Столовая. За гостиной находится большая комната, которая служила в доме Пушкиных столовой. Литературная экспозиция здесь рассказывает о работе Пушкина над поэмой «Граф Нулин», над «деревенскими» главами «Евгения Онегина», историческим романом «Арап Петра Великого», «Запиской о народном воспитании» и рядом других произведений. Здесь освещается также тема «Пушкин и декабристы», рассказывается о крестьянских восстаниях в окрестностях Михайловского в 1825—1826 годах. Отдельные разделы посвящены приездам поэта в псковскую деревню в 1826, 1827 и 1835 годах. В разделе, посвященном работе поэта над «Евгением Онегиным», можно видеть первые издания глав романа, написанных в Михайловском, и многочисленные автографы этих глав (в копиях).
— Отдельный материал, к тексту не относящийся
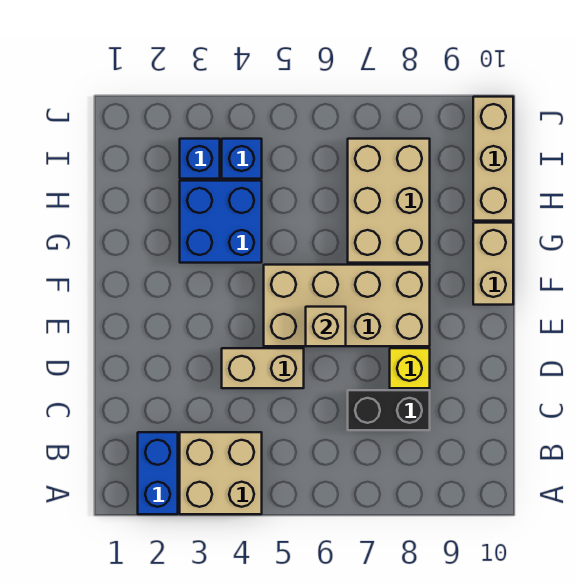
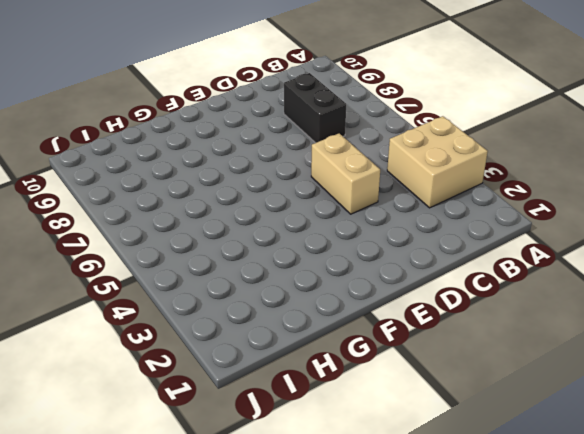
none -> blue brick A2:B2 level 1
none -> yellow brick D8 level 1
none -> tan brick E5:F8 level 1

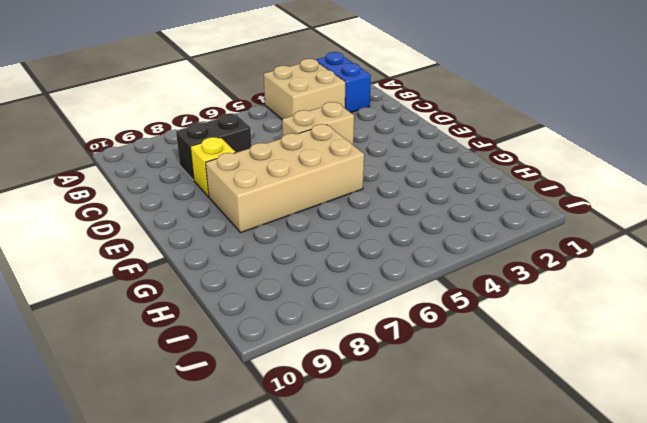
none -> tan brick F10:G10 level 1
none -> blue brick G3:H4 level 1
none -> tan brick G7:I8 level 1

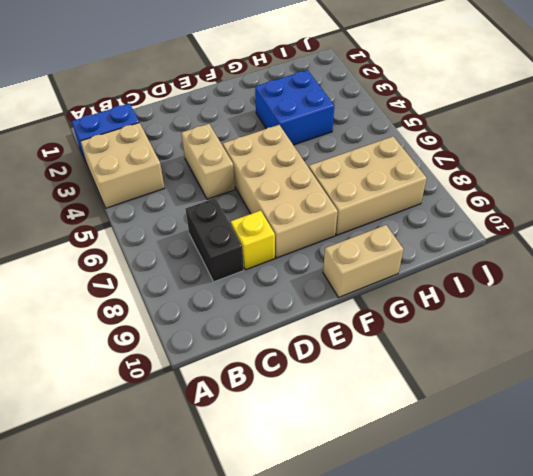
none -> tan brick H10:J10 level 1
none -> blue brick I3 level 1
none -> blue brick I4 level 1

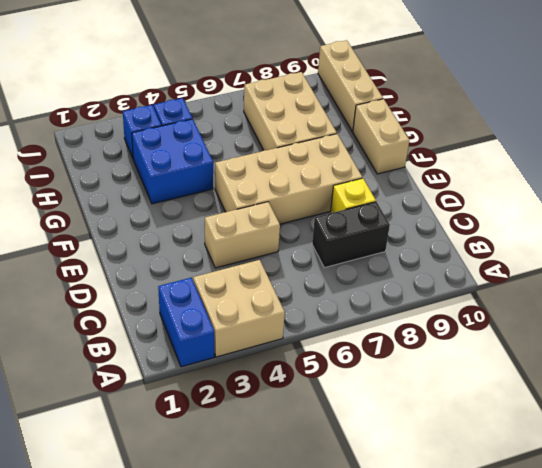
none -> tan brick E6 level 2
В этой комнате висят портрет Пушкина работы художника О. Кипренского (копия), «Пушкин на лесистом холме» работы неизвестного художника первой половины XIX века.
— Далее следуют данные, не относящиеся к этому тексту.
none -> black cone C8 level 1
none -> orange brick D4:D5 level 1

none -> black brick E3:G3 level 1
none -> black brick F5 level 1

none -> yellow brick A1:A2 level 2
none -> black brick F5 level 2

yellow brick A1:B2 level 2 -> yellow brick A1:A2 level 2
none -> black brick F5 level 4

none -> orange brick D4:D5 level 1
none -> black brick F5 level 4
В разделе, рассказывающем о приезде Пушкина в 1835 году, помещен выразительный автопортрет поэта, автографы его писем отсюда и стихотворения «Вновь я посетил».

В центре комнаты стоит большой круглый стол, вокруг него шесть стульев, изготовленных по образцу тех, которые были в доме Пушкиных. На деревянном постаменте стоит большой кусок соснового дерева. Он от одной из трех сосен, которые воспеты Пушкиным в стихотворении «Вновь я посетил». Когда в июле 1895 года последняя из этих сосен погибла, сломанная бурей, живший в Михайловском Г. А. Пушкин отпилил от нее несколько кусков себе на память. Один из них находится в столовой.

Тут же небольшая, величиной с ладонь, четырехугольная дощечка с серебряной пластиной, на которой выгравированы строфы из стихотворения Пушкина «Вновь я посетил». Дощечка эта сделана из другого куска одной из трех сосен, воспетых поэтом. В 1899 году, в 100-летнюю годовщину со дня рождения А. С. Пушкина, несколько таких необычных сувениров были розданы близким родственникам поэта и членам семей, с которыми он был в свое время в близких отношениях. Рядом стоит витрина, в которой хранятся 4 бильярдных шара от пушкинского бильярда. В этой же витрине помещены и другие мемориальные вещи: бильярдный кий, полочка для киёв, несколько предметов посуды (эти вещи из числа тех, которые в свое время сын поэта Г. А. Пушкин вывез из Михайловского в Вильнюс), кофейная чашечка с блюдцем отца поэта С. Л. Пушкина. Здесь же находится ручка от кареты Пушкина, сгоревшей в 1908 году, и небольшой самоварчик из Михайловского.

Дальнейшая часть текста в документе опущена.